For any regular readers, you will see I have not posted for over a month...I have been taking it easy this fall. “Chillin” may not sound like the thing to do in the warm tropical weather down here, but it is how I’m feeling.
After the mad scramble of building the casita last year, (and the work of getting the palapa built in the preceding years), it just seemed right to be to be enjoying our Mexican home more and working less. So far this fall, I built one cabinet, and helped Susan with some gardening, and other “to-do’s” will just happen in their own good time.
There is a saying down here: “‘Mañana’ doesn’t necessarily mean tomorrow, it just means ‘not today’.”
So I have been embracing the mañana spirit, and it feels good. I have had my feet up a good deal, and have managed to read several books.
Okay, and then there is the gettin’ older and my health thing:
It was December, a year ago, when I bent too far backwards playing beach volleyball and popped something in my lower back. In the weeks and months that followed, I was the walking wounded, with pains through my right hip and down my right leg.
I had some therapy on it and it seemed to be getting better slowly, but I still could not walk or run very far, so sports -- tennis and volleyball were out. Those who I consulted suggested it was a lower back issue, likely a herniated disk. Sometimes these get better on their own, and sometimes they need active procedures.
Fortunately I was not in any discomfort when I was sitting or lying down, so life went on, and I was determined to get it “fixed” when I got back up to Canada.
To make a long story shorter: back in Ontario, doctors, x-rays, an MRI, and specialists advised that there was no simple fix to recommend. It wasn’t critical enough to go the invasive surgery route, and back surgery was not very reliable or predictable. My research overwhelmingly discouraged back surgery, citing “FBSS” -- Failed Back Surgery Syndrome. Yikes!
So I went the physio route with slow and modest results. Basically, I was becoming a sedentary slug. And to be truthful, I was pretty depressed. My passion, tennis, was out of my life. For many years I have defined myself, my schedule of activity around tennis. The previous summer, for example, I played social and competitive tennis doubles about 5 days a week. Tennis was a sport and an exercise that could serve me into my dotage, and it was pulled out of my life.
Physio -- arrghh: have patience, lie on a mat doing stretching exercises and maybe there will be some recovery...boring!
A couple weeks ago our friends from Vancouver, Ken & Shirley came for a visit. Ken, I would say, is a fitness nut. He works in some exercise every day.
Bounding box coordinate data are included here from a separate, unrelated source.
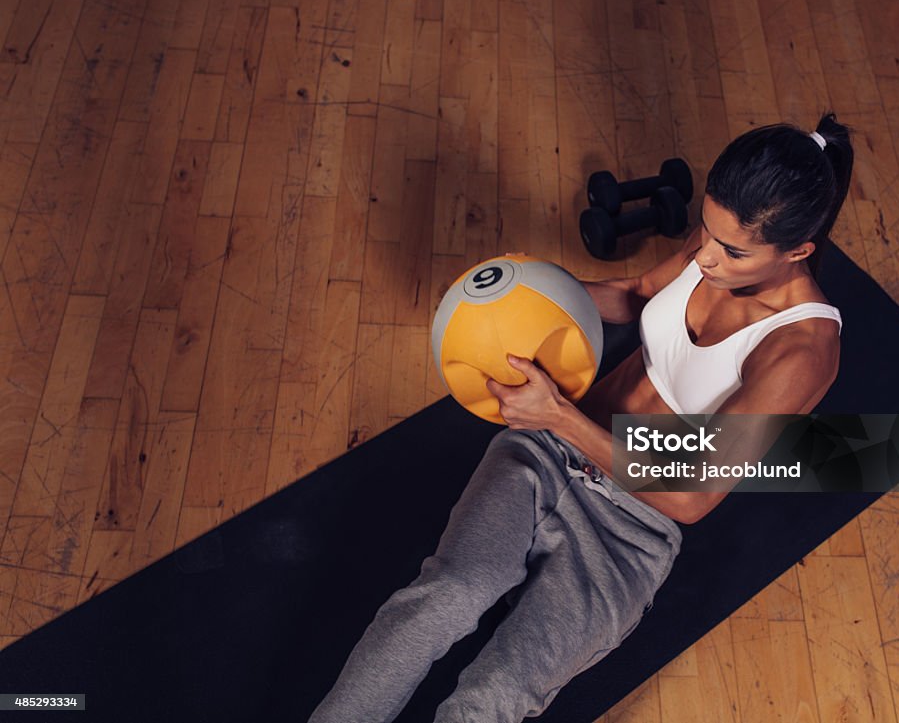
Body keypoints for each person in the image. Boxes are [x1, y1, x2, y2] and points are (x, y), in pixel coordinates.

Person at [308, 112, 855, 723]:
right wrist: (527, 291)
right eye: (705, 230)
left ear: (798, 251)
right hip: (545, 453)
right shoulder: (715, 251)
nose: (705, 258)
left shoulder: (803, 349)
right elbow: (638, 292)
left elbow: (693, 495)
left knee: (496, 695)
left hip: (631, 528)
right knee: (443, 598)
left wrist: (559, 415)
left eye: (731, 251)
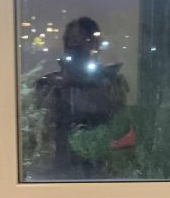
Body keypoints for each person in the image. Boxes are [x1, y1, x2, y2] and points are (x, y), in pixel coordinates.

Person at [35, 17, 133, 177]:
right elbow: (43, 132)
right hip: (60, 169)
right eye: (70, 39)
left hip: (101, 169)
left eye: (81, 39)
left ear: (95, 43)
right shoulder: (50, 84)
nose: (73, 44)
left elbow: (121, 129)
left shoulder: (111, 83)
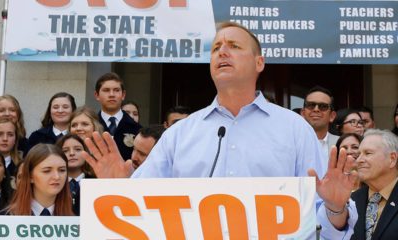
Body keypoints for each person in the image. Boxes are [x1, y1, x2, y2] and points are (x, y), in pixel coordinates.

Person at [82, 22, 359, 238]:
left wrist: (336, 207)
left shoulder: (294, 129)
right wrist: (117, 190)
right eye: (216, 48)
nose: (222, 51)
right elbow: (139, 213)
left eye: (234, 46)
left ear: (259, 63)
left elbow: (328, 225)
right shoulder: (180, 134)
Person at [350, 129, 398, 239]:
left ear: (392, 159)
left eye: (368, 153)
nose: (359, 160)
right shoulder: (352, 200)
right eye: (358, 155)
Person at [4, 144, 73, 216]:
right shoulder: (4, 219)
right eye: (47, 171)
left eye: (62, 170)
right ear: (30, 176)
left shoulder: (77, 221)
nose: (57, 176)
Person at [95, 72, 142, 160]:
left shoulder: (138, 129)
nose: (112, 94)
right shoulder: (90, 125)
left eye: (116, 90)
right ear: (97, 95)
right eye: (106, 90)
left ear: (123, 95)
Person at [56, 134, 94, 215]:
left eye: (78, 149)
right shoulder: (54, 183)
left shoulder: (96, 182)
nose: (72, 153)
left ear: (86, 152)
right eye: (65, 151)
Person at [301, 86, 339, 163]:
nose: (316, 109)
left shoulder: (342, 143)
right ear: (303, 114)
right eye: (311, 105)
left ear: (332, 116)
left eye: (323, 106)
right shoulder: (289, 144)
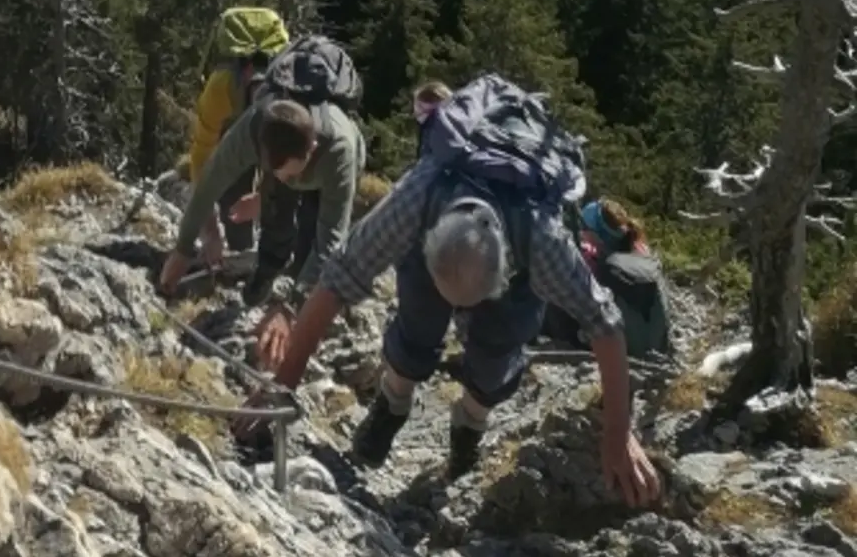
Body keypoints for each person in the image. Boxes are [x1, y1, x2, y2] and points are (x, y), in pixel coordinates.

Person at [230, 74, 662, 508]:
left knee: (497, 352)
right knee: (417, 322)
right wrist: (280, 388)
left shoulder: (541, 237)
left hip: (513, 266)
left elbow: (605, 323)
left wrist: (618, 433)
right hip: (438, 249)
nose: (458, 315)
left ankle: (470, 424)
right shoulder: (417, 198)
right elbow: (338, 279)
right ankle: (393, 403)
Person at [161, 34, 366, 322]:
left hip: (328, 174)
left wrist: (292, 308)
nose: (285, 178)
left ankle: (307, 302)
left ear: (311, 149)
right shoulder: (253, 127)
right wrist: (182, 249)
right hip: (290, 157)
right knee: (275, 216)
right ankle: (265, 274)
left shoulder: (339, 151)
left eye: (291, 172)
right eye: (275, 170)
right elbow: (209, 184)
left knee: (310, 242)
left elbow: (331, 239)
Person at [185, 8, 291, 271]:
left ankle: (267, 257)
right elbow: (201, 159)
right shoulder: (220, 88)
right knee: (233, 189)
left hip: (282, 134)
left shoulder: (292, 92)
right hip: (233, 132)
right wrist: (210, 230)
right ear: (245, 75)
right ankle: (237, 253)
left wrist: (264, 195)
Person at [544, 198, 673, 359]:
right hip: (654, 340)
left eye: (585, 228)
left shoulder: (595, 259)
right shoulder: (641, 250)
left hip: (615, 341)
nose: (582, 233)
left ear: (596, 234)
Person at [413, 81, 453, 158]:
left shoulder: (436, 128)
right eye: (416, 105)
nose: (416, 110)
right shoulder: (427, 126)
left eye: (420, 105)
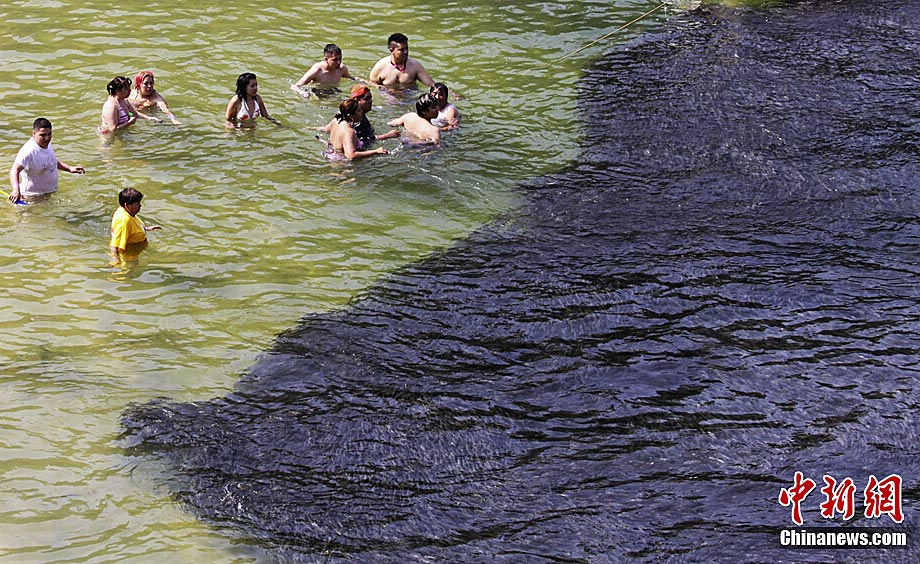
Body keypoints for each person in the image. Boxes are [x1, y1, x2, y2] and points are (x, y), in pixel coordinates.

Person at [8, 118, 84, 203]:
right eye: (43, 135)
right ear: (34, 133)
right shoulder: (28, 151)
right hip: (31, 197)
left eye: (49, 134)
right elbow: (14, 170)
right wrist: (16, 190)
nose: (47, 138)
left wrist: (69, 168)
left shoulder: (47, 144)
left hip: (48, 194)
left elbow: (52, 160)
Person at [316, 84, 399, 146]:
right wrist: (388, 135)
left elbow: (326, 128)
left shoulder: (342, 115)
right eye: (366, 99)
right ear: (356, 101)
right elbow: (364, 140)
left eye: (371, 98)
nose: (371, 101)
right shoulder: (356, 121)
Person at [369, 33, 435, 90]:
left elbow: (432, 84)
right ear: (391, 50)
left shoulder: (415, 66)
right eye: (402, 49)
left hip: (410, 97)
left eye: (407, 48)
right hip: (389, 99)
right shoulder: (380, 67)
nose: (406, 52)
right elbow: (372, 84)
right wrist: (387, 91)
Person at [109, 187, 160, 257]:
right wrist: (116, 261)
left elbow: (132, 228)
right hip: (129, 255)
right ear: (127, 205)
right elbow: (115, 245)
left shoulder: (123, 210)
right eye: (137, 204)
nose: (140, 205)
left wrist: (146, 228)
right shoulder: (124, 221)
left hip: (137, 250)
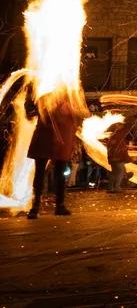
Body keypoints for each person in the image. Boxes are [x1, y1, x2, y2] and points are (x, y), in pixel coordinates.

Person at [25, 85, 86, 219]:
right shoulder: (44, 99)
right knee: (41, 173)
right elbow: (29, 113)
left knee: (58, 175)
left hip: (61, 141)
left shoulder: (70, 102)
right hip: (45, 139)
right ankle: (36, 206)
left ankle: (59, 205)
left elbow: (79, 119)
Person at [106, 115, 136, 193]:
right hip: (119, 158)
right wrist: (133, 118)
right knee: (120, 172)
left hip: (113, 158)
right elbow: (127, 128)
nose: (121, 126)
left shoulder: (112, 136)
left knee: (113, 173)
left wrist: (109, 158)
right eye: (120, 125)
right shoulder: (118, 135)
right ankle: (117, 187)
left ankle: (109, 188)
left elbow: (109, 148)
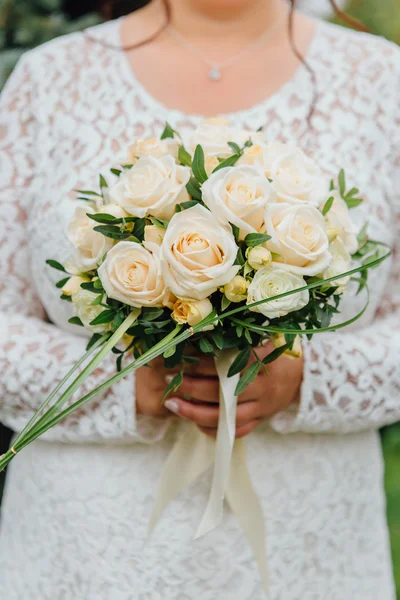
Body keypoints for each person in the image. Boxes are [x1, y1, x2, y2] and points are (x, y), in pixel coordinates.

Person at [0, 0, 399, 598]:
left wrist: (304, 378)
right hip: (86, 544)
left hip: (310, 539)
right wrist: (120, 381)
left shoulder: (382, 80)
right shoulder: (48, 78)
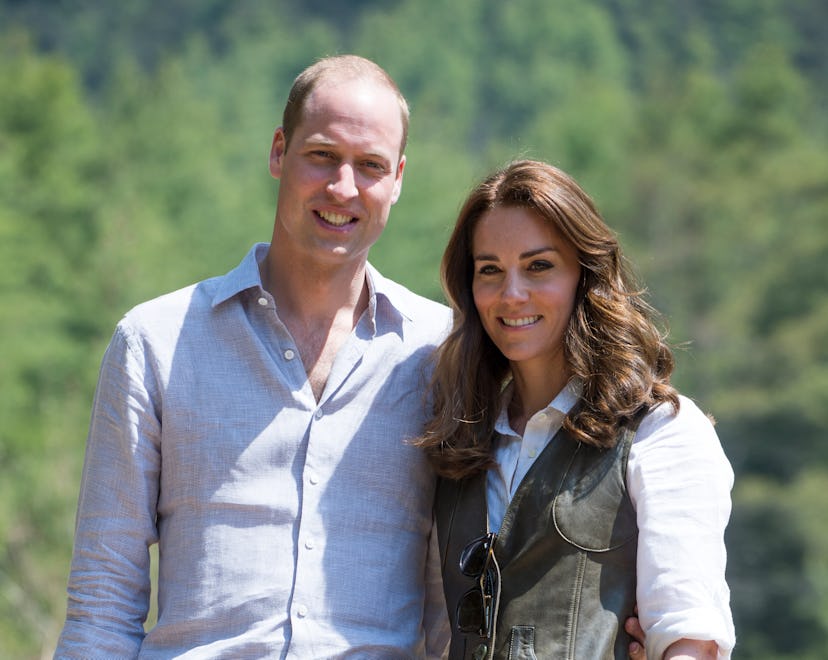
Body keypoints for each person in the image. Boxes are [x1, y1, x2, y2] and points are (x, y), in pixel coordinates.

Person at [55, 54, 453, 658]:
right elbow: (103, 602)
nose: (343, 187)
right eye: (322, 155)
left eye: (369, 166)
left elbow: (455, 606)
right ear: (278, 152)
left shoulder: (442, 352)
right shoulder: (156, 342)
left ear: (397, 179)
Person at [416, 160, 735, 659]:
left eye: (539, 266)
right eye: (490, 271)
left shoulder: (661, 431)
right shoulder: (459, 443)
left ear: (584, 276)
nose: (511, 293)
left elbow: (690, 634)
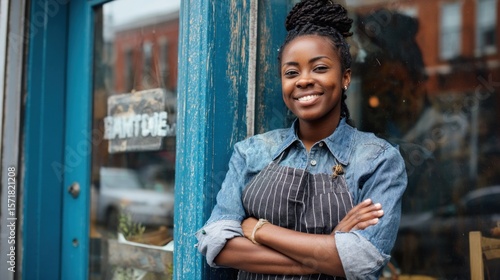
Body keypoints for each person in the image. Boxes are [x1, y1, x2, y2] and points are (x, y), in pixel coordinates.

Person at [195, 0, 407, 279]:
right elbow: (215, 244)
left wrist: (259, 229)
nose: (303, 80)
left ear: (345, 78)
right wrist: (329, 253)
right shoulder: (253, 151)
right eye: (291, 72)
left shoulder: (377, 160)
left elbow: (362, 257)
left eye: (319, 68)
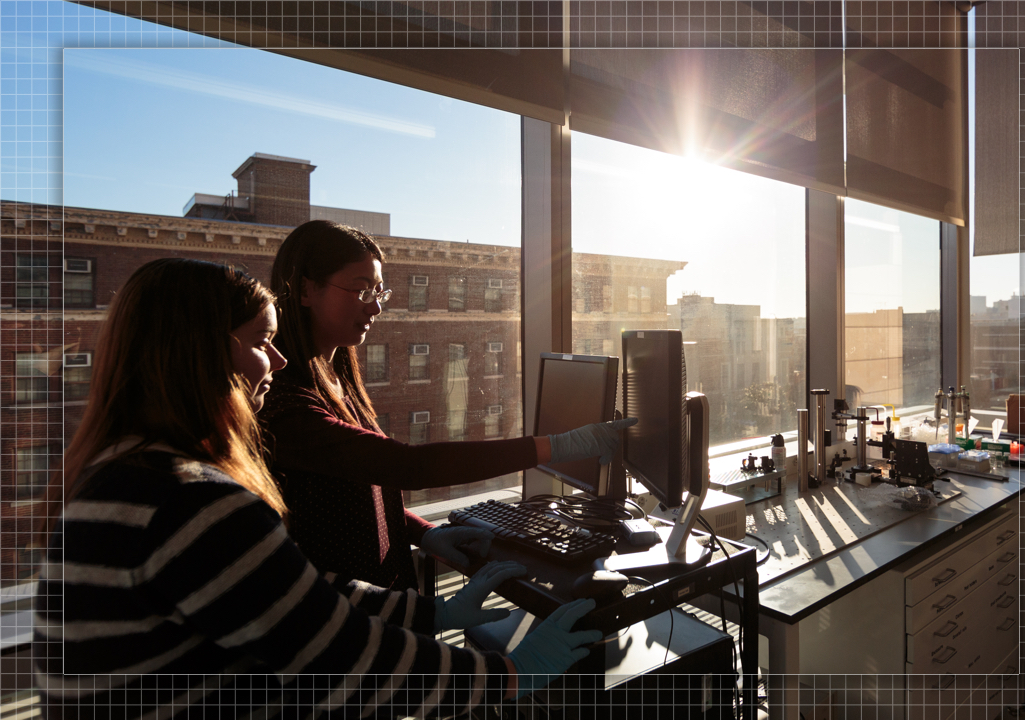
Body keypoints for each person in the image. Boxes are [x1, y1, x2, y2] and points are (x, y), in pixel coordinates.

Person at [33, 258, 602, 717]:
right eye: (260, 341)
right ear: (201, 352)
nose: (275, 363)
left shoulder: (124, 474)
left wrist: (429, 613)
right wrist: (510, 675)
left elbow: (280, 592)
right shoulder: (190, 502)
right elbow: (334, 658)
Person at [263, 220, 635, 590]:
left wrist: (424, 534)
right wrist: (557, 447)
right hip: (345, 623)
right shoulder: (282, 403)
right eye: (361, 291)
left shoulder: (335, 378)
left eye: (379, 291)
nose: (375, 307)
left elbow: (367, 489)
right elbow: (406, 467)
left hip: (386, 604)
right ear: (306, 290)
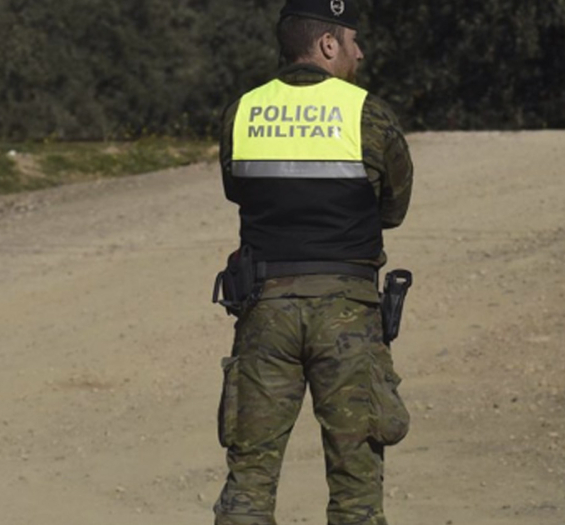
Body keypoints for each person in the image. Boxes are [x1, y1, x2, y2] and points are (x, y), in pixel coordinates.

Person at [213, 1, 414, 524]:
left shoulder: (243, 111)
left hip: (264, 310)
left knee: (249, 478)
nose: (360, 53)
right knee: (356, 485)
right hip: (347, 314)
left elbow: (238, 191)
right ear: (328, 45)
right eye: (353, 41)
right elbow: (393, 208)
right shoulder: (369, 114)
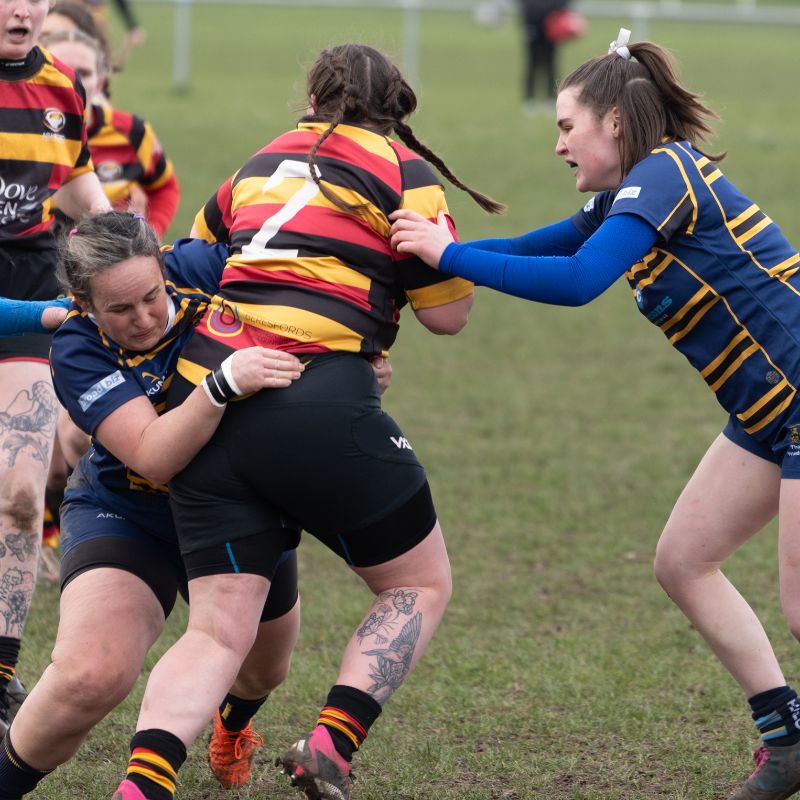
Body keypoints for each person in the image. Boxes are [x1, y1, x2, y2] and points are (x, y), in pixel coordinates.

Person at [390, 28, 800, 800]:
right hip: (768, 414)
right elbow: (536, 249)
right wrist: (430, 254)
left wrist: (446, 258)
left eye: (565, 125)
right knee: (683, 561)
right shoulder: (628, 200)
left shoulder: (666, 175)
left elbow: (577, 282)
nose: (557, 146)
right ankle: (789, 739)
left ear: (615, 122)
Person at [109, 42, 502, 800]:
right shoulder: (403, 171)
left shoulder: (256, 164)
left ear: (315, 99)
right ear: (394, 107)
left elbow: (194, 261)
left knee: (218, 632)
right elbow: (449, 315)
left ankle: (141, 786)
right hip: (316, 401)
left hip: (208, 403)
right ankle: (331, 743)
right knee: (417, 583)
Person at [0, 211, 308, 798]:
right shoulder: (76, 346)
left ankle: (232, 728)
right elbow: (153, 456)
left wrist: (356, 359)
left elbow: (312, 289)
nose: (144, 318)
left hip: (239, 508)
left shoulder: (205, 268)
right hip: (130, 509)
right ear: (83, 305)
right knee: (88, 676)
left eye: (151, 296)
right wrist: (223, 384)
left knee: (264, 668)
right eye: (120, 310)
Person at [0, 0, 110, 733]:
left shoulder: (61, 91)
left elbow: (77, 191)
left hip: (32, 285)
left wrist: (133, 259)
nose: (22, 8)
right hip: (31, 311)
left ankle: (0, 671)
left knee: (19, 490)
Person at [42, 29, 179, 238]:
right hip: (36, 262)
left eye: (84, 73)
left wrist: (150, 236)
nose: (72, 81)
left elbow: (165, 187)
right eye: (61, 70)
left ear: (100, 82)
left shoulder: (131, 131)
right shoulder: (19, 129)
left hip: (110, 262)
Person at [518, 0, 568, 114]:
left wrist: (560, 12)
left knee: (551, 64)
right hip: (532, 24)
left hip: (552, 24)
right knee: (532, 63)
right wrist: (527, 22)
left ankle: (551, 98)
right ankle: (529, 99)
So on this visit, he decided to find a gym to keep up his regimen. His on-line search recommended a place called Evolve in Playa, and he came back extolling the facility. A couple of days later, I went along, and by golly, I found exercises that I can do, work up a sweat, get my heart beating, and even mimic many of the physio drills I had been prescribed. However, these drills were on shiny machines with variable weights that I could adjust to my needs on and count out reps, “Five more, four more…” to the background tunes of techno-pop music.
It ain’t tennis, but it’s a good workout, a good sweat, and I am guardedly optimistic that life goes on, and I’m not ready for the glue factory, yet.
And yeah, its not really chillin’ either.